Misschien ken je ze wel: de Japanse Boeddha’s van Wereldmuseum Leiden. Veel bezoekers komen er speciaal voor; even een moment van rust, zittend tegenover deze indrukwekkende beelden in de beroemde Boeddhazaal. Over deze Boeddha’s is veel bekend. De zittende Amida Boeddha, Boeddha van het Westen, de ondergaande zon en het hiernamaals, werd in 1883 gekocht op De Grote Koninklijke Bazaar in Den Haag. Later dat jaar kocht het museum de andere beelden op de Koloniale Handelstentoonstelling in Amsterdam: Yakushi Nyorai, geneesheer-Boeddha, Shaka, historische Boeddha, en twee Dainichi Nyorai (Zonne-Boeddha’s).

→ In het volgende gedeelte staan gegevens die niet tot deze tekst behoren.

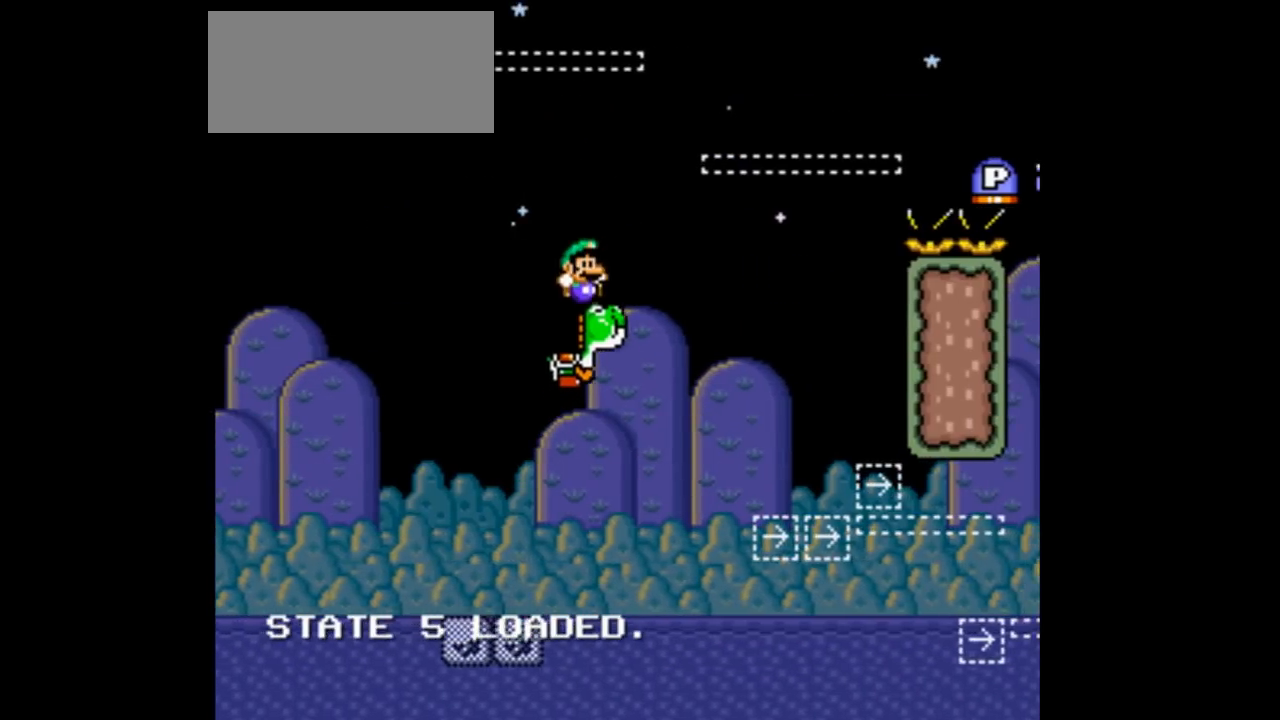
{"buttons": ["A", "Y", "DPAD_RIGHT"], "events": []}
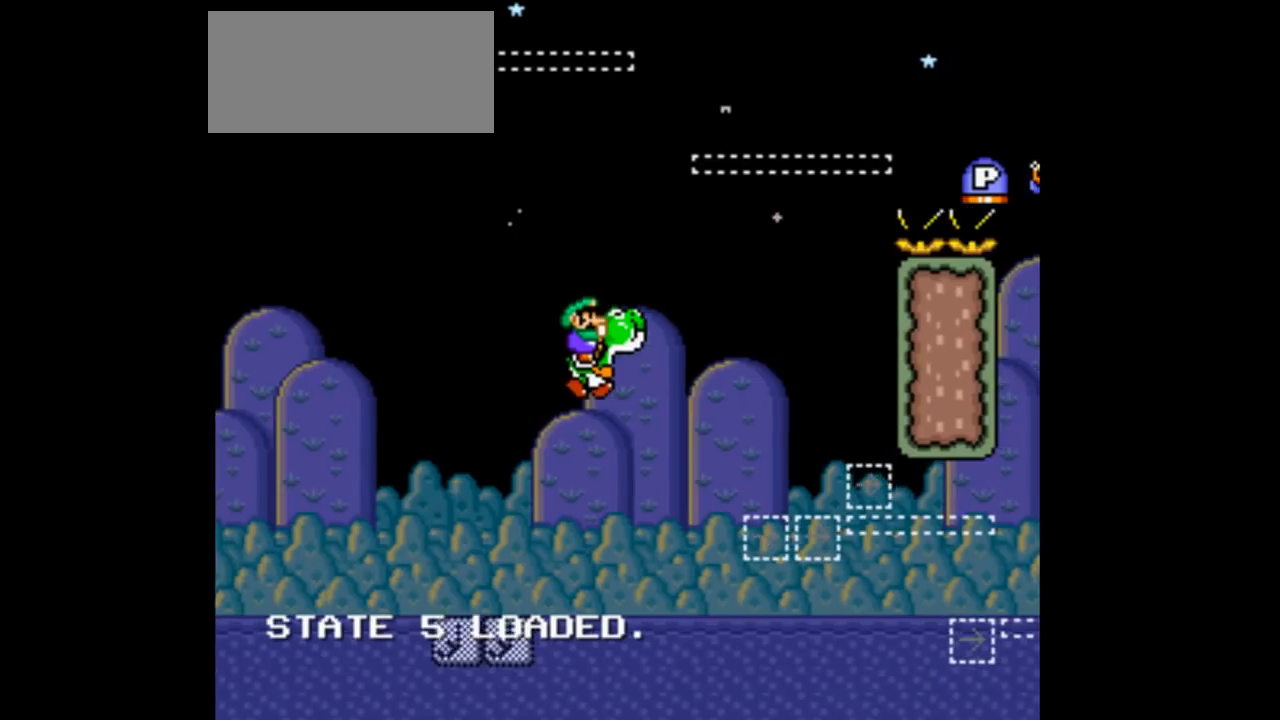
{"buttons": ["A", "Y", "DPAD_RIGHT"], "events": [[167, "A", "up"], [267, "A", "down"]]}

De verhalen van bijna 450.000 voorwerpen
Het Nationaal Museum van Wereldculturen en het Wereldmuseum zijn samen goed voor bijna 450.000 voorwerpen, met stuk voor stuk een eigen verhaal. Van sommige objecten weten we heel veel; hoe ze in onze collectie zijn terechtgekomen, wie ze gemaakt heeft en wat de oorspronkelijke functie was. Voor andere voorwerpen geldt dat de herkomst nog nader onderzocht wordt. Dit onderzoek is naast het laten zien van onze voorwerpen, één van de belangrijkste taken van onze musea. En dat doen we continu.
De beroemde Boeddhazaal
In alle soorten en maten
Het zal je niet verbazen dat onze collectie nog honderden andere Boeddha’s telt. Heel lang geleden of juist recent aangekocht, afkomstig uit verschillende gebieden, levensgroot, minuscuul klein, gemaakt van hele diverse materialen. Onderzoek naar de oorsprong hiervan wordt niet alleen door onze eigen medewerkers gedaan. Onlangs heeft een groep Japanse onderzoekers ruim 400 bronzen Boeddhabeelden uit onze collectie en die van het Rijksmuseum bestudeerd. Het betrof hier specifiek onderzoek naar de chemische samenstelling van oude Javaanse bronzen voorwerpen uit de periode 700-1500.
Hoe gaan ze te werk?
Het projectteam van de boeddhistische Koyasan University in Japan en Museum Nasional in Jakarta onderzoekt de verspreiding van het boeddhisme vanuit India via zeeroutes. Kunsthistorici leiden de plaats van herkomst en datering van voorwerpen vaak af uit stijlkenmerken, stijlontwikkeling, lokale variaties en trends. Maar bij dit soort bronzen zijn er weinig tot geen stilistische veranderingen. Waarschijnlijk omdat eeuwenlang dezelfde types werden gegoten. Om toch te kunnen herleiden welke bronzen uit dezelfde werkplaats afkomstig zijn, wordt de chemische samenstelling van het brons gemeten.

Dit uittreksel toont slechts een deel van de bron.